Missing White Woman Syndrome: The Problem With Crime Fiction

I love a good murder mystery.

Unfortunately, I often end up reading terrible ones instead. That is my current situation: I’m halfway through CJ Box’s crime novel The Highway, which was inspired by the real-life Highway Serial Killings Initiative. I’ve read a lot of true crime books and articles (one of the best longform essays I’ve read is The Truck Stop Killer in GQ), so I was familiar with ViCAP and the initiative long before picking up Box’s book.

Here’s the thing: he’s done an awful, awful job of writing about this issue. Box falls headlong into a series of tropes which have been overused and exhausted in crime fiction. The hardboiled “old-school” detective who delivers drunken Batman rants like this:

The tough single mother up-and-coming woman cop who silently frets about her figure (as all women surely must) and has pressing worries like this:

Wow! As a leftist, I’m flattered at CJ Box’s piercing criticism of us. How dare this woman turn off all the lights! True red-blooded Americans must bathe themselves in a fluorescent glow at all times. And he sure got me right with that whole business line. My burning hatred of all forms of business is why I have chosen to live underground and farm mushrooms for sustenance. I’m actually writing this post on a shiitake right now.

No, Box, leftists don’t have some vague irrational hatred of “business”. Leftists despise the inequalities produced by a capitalist system which has historically thrown so many (especially Black and Indigenous people) under the bus when it comes to healthcare, equal pay, and housing.
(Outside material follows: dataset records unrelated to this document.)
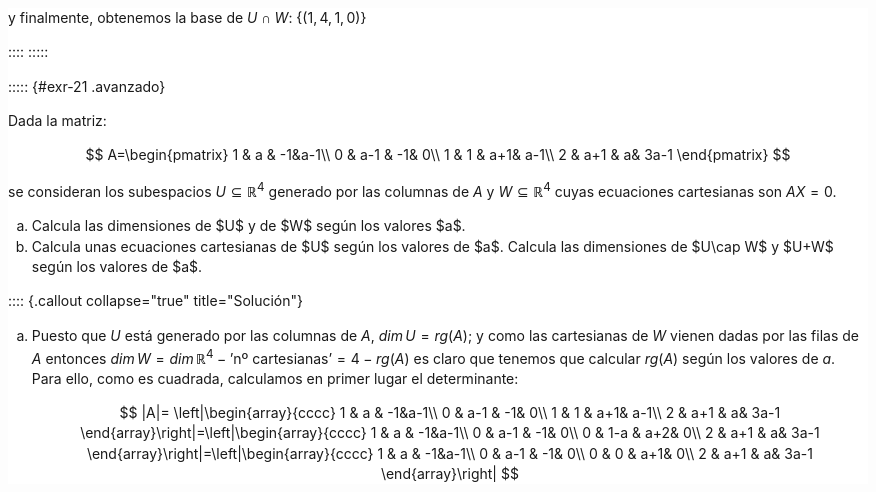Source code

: y finalmente, obtenemos la base de $U\cap W$: $\{ (1,4,1,0)\}$

</li>
</ol>

::::
:::::

::::: {#exr-21 .avanzado}

Dada la matriz:

$$
A=\begin{pmatrix}
1 & a & -1&a-1\\
0 & a-1 & -1& 0\\
1 & 1 & a+1& a-1\\
2 & a+1 & a& 3a-1
\end{pmatrix} 
$$ 

se consideran los subespacios $U\subseteq\mathbb{R}^4$ generado por las columnas de $A$ y $W\subseteq\mathbb{R}^4$ cuyas ecuaciones cartesianas son $AX=0$.
<ol type='a'> 

<li> Calcula las dimensiones de $U$ y de $W$ según los valores $a$.</li>

<li> Calcula unas ecuaciones cartesianas de $U$ según los valores de $a$. Calcula las dimensiones de $U\cap W$ y $U+W$ según los valores de $a$. </li>

</ol>

:::: {.callout collapse="true" title="Solución"}
<ol type='a'> 
<li> 

Puesto que $U$ está generado por las columnas de $A$, $dim \, U=rg(A)$; 
y como las cartesianas de $W$ vienen dadas por las filas de $A$ entonces 
$dim\, W=dim \, \mathbb{R}^4-\mbox{'nº cartesianas'}= 4-rg(A)$ es claro que tenemos que calcular $rg(A)$ según los valores de $a$. Para ello, como es cuadrada, calculamos en primer lugar el determinante:

$$
|A|= \left|\begin{array}{cccc}
1 & a & -1&a-1\\
0 & a-1 & -1& 0\\
1 & 1 & a+1& a-1\\
2 & a+1 & a& 3a-1
 \end{array}\right|=\left|\begin{array}{cccc}
1 & a & -1&a-1\\
0 & a-1 & -1& 0\\
0 & 1-a & a+2& 0\\
2 & a+1 & a& 3a-1
 \end{array}\right|=\left|\begin{array}{cccc}
1 & a & -1&a-1\\
0 & a-1 & -1& 0\\
0 & 0 & a+1& 0\\
2 & a+1 & a& 3a-1 \end{array}\right|
$$
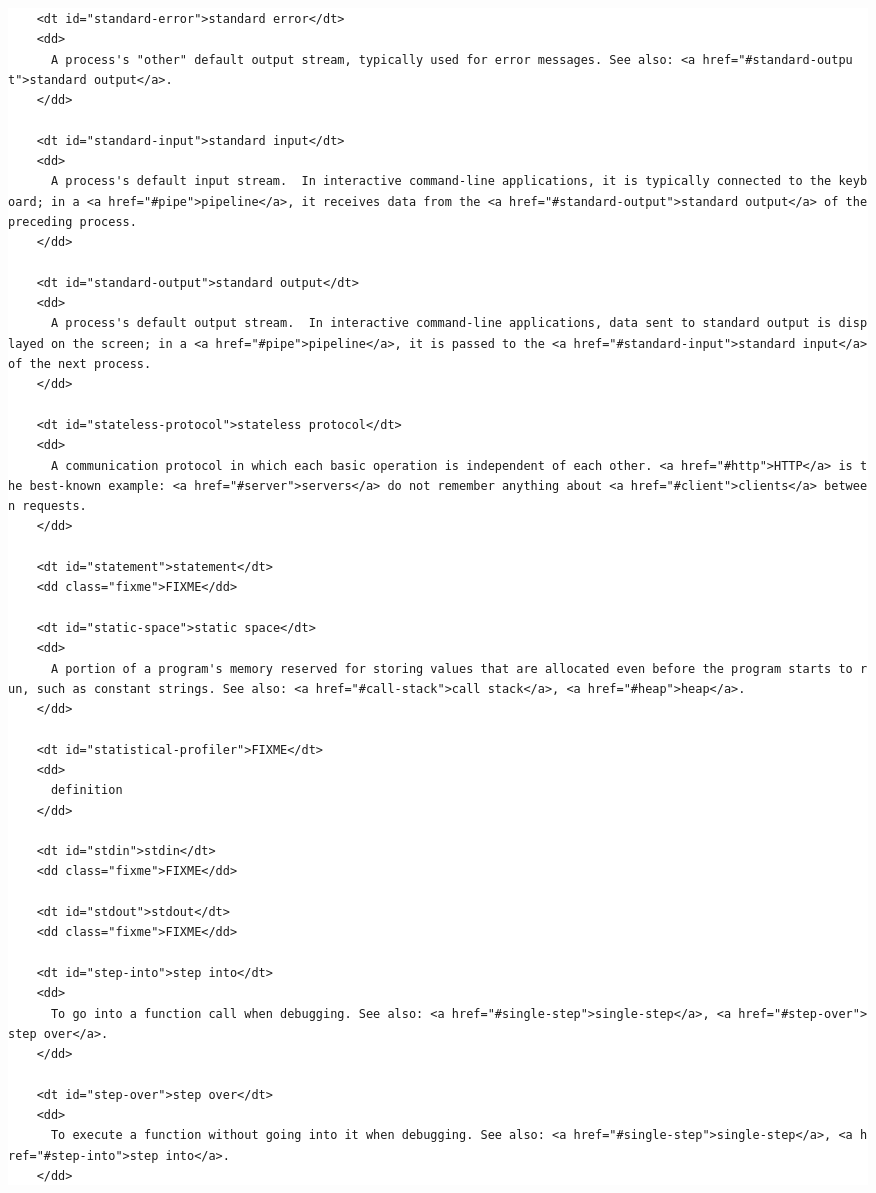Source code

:         <dt id="standard-error">standard error</dt>
        <dd>
          A process's "other" default output stream, typically used for error messages. See also: <a href="#standard-output">standard output</a>.
        </dd>

        <dt id="standard-input">standard input</dt>
        <dd>
          A process's default input stream.  In interactive command-line applications, it is typically connected to the keyboard; in a <a href="#pipe">pipeline</a>, it receives data from the <a href="#standard-output">standard output</a> of the preceding process.
        </dd>

        <dt id="standard-output">standard output</dt>
        <dd>
          A process's default output stream.  In interactive command-line applications, data sent to standard output is displayed on the screen; in a <a href="#pipe">pipeline</a>, it is passed to the <a href="#standard-input">standard input</a> of the next process.
        </dd>

        <dt id="stateless-protocol">stateless protocol</dt>
        <dd>
          A communication protocol in which each basic operation is independent of each other. <a href="#http">HTTP</a> is the best-known example: <a href="#server">servers</a> do not remember anything about <a href="#client">clients</a> between requests.
        </dd>

        <dt id="statement">statement</dt>
        <dd class="fixme">FIXME</dd>

        <dt id="static-space">static space</dt>
        <dd>
          A portion of a program's memory reserved for storing values that are allocated even before the program starts to run, such as constant strings. See also: <a href="#call-stack">call stack</a>, <a href="#heap">heap</a>.
        </dd>

        <dt id="statistical-profiler">FIXME</dt>
        <dd>
          definition
        </dd>

        <dt id="stdin">stdin</dt>
        <dd class="fixme">FIXME</dd>

        <dt id="stdout">stdout</dt>
        <dd class="fixme">FIXME</dd>

        <dt id="step-into">step into</dt>
        <dd>
          To go into a function call when debugging. See also: <a href="#single-step">single-step</a>, <a href="#step-over">step over</a>.
        </dd>

        <dt id="step-over">step over</dt>
        <dd>
          To execute a function without going into it when debugging. See also: <a href="#single-step">single-step</a>, <a href="#step-into">step into</a>.
        </dd>
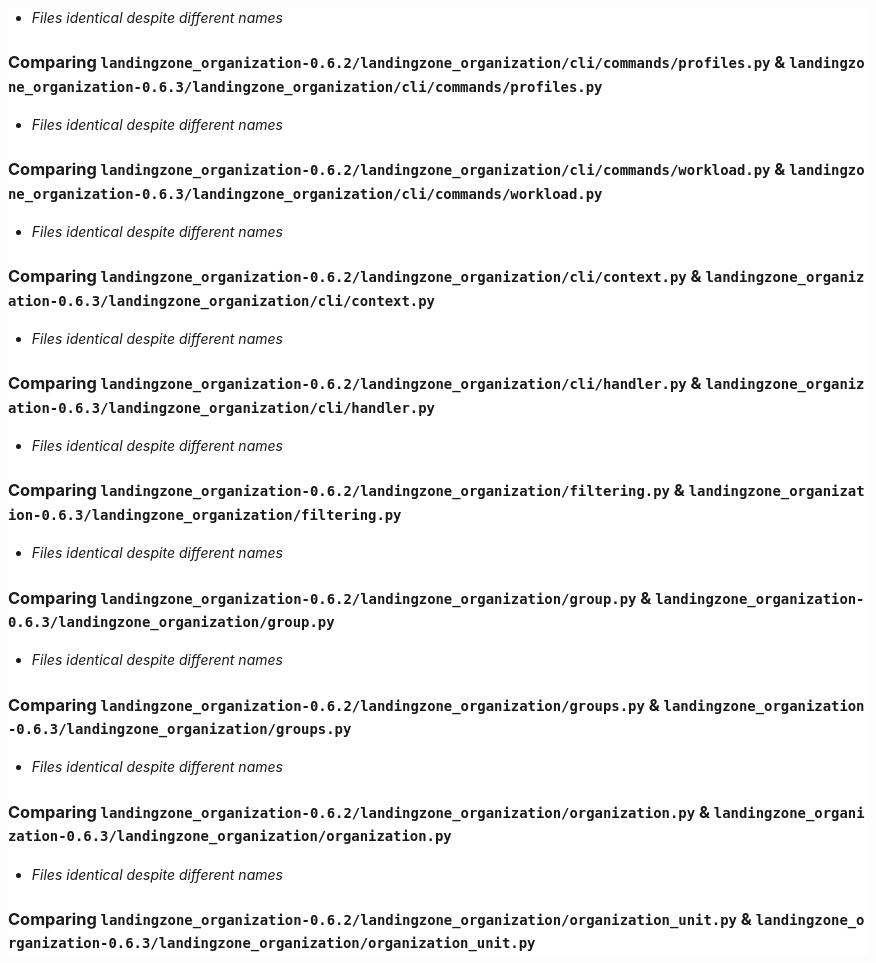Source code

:  * *Files identical despite different names*

### Comparing `landingzone_organization-0.6.2/landingzone_organization/cli/commands/profiles.py` & `landingzone_organization-0.6.3/landingzone_organization/cli/commands/profiles.py`

 * *Files identical despite different names*

### Comparing `landingzone_organization-0.6.2/landingzone_organization/cli/commands/workload.py` & `landingzone_organization-0.6.3/landingzone_organization/cli/commands/workload.py`

 * *Files identical despite different names*

### Comparing `landingzone_organization-0.6.2/landingzone_organization/cli/context.py` & `landingzone_organization-0.6.3/landingzone_organization/cli/context.py`

 * *Files identical despite different names*

### Comparing `landingzone_organization-0.6.2/landingzone_organization/cli/handler.py` & `landingzone_organization-0.6.3/landingzone_organization/cli/handler.py`

 * *Files identical despite different names*

### Comparing `landingzone_organization-0.6.2/landingzone_organization/filtering.py` & `landingzone_organization-0.6.3/landingzone_organization/filtering.py`

 * *Files identical despite different names*

### Comparing `landingzone_organization-0.6.2/landingzone_organization/group.py` & `landingzone_organization-0.6.3/landingzone_organization/group.py`

 * *Files identical despite different names*

### Comparing `landingzone_organization-0.6.2/landingzone_organization/groups.py` & `landingzone_organization-0.6.3/landingzone_organization/groups.py`

 * *Files identical despite different names*

### Comparing `landingzone_organization-0.6.2/landingzone_organization/organization.py` & `landingzone_organization-0.6.3/landingzone_organization/organization.py`

 * *Files identical despite different names*

### Comparing `landingzone_organization-0.6.2/landingzone_organization/organization_unit.py` & `landingzone_organization-0.6.3/landingzone_organization/organization_unit.py`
Your flat caricature of a shrill leftist woman is disingenuous and, frankly, misogynistic.

Ah, speaking of misogyny, we haven’t even touched on the rest of the female characters:

The eighteen-year-old who’s described in uncomfortably sexual ways, labelled a “slut” for being flirty, and depicted as a shallow weak little airhead.

Her sixteen-year-old sister who’s shown as “the responsible one”, but most of her inner dialogue is just internalised misogynistic thoughts about how dumb and slutty her sister is.

The serial killer’s unknowing mother, whom Box describes as monstrous for the crime of… being fat (side-note, Box really hates the idea of women being anything but stick-thin and smoking hot. He deliberately uses repulsive, mean language to describe women who dare to stray beyond these categories).

Box’s plot kicks in when the two teenagers go missing, kidnapped by a long-haul trucker who moonlights as a serial rapist and murderer. There are parts of the novel which are genuinely gripping – Box does a great job of highlight the disturbing thought patterns of his as-yet-nameless murderer – but the effect is dampened by the fact that everyone is so damn unlikeable. Even the heroes disgust me.

And then there’s the biggest crime in this novel, the part which makes me wonder why it was considered so remarkable that it got its own ABC show. To put it simply, The Highway is blindingly, implausibly white. Every single named main character, from the detectives to the missing girls to the kidnapped sex worker, is white. Why is this a problem? The Highway is set in Montana, where over one-fourth of missing people are Indigenous. The issue of Indigenous women and children being subject to assault, kidnapping, and murder is so extensive that a term for it has been coined the US and Canada: MMIW, or Missing and Murdered Indigenous Women. The disappearances rise sharply along highways, particularly those which cut through long desolate stretches of countryside: in British Columbia, the Prince Rupert Highway is known as the “Highway of Tears” due to the sheer number of women and children (mostly Indigenous) who have disappeared or been found dead alongside the road.

Only recently have police forces even acknowledged that MMIW is a problem; historically, Native women who have vanished were labelled as “runaways” and “prostitutes”, and dismissed by the authorities. This is how the serial killer Robert Pickton, who targeted sex workers in Vancouver (also mostly Indigenous women), was able to get away with his gruesome crimes for years. This is why nobody bothered to convict the men who killed Helen Betty Osborne for nearly two decades. The media and the police have long neglected cases involving Indigenous women, while lavishing attention on the disappearances of young wealthy white women.

CJ Box could have remedied this. CJ Box could have shone (or “shined”, as he puts it) a spotlight on the horrific issue of MMIW. He had the perfect setting and theme to do so – and yet, once again, The Highway falls into the pattern of Missing White Woman Syndrome, where all the women who are targeted are white. This does not reflect the reality we live in. This reinforces the idea that it’s only important to humanise and relay the stories of white women who are subject to crime. CJ Box could have broken the trend, but he didn’t.

Oh, and when his protagonists overhear overt racism, they don’t react. They are dead silent at moments like when another character refers to a “shithead Iraqi or Pakistani tourista” dying horribly. They don’t even bother to think that this kind of statement is gross. They have much more pressing concerns, like defending good white American churchgoers from evil leftists and planting evidence to frame people they just don’t like.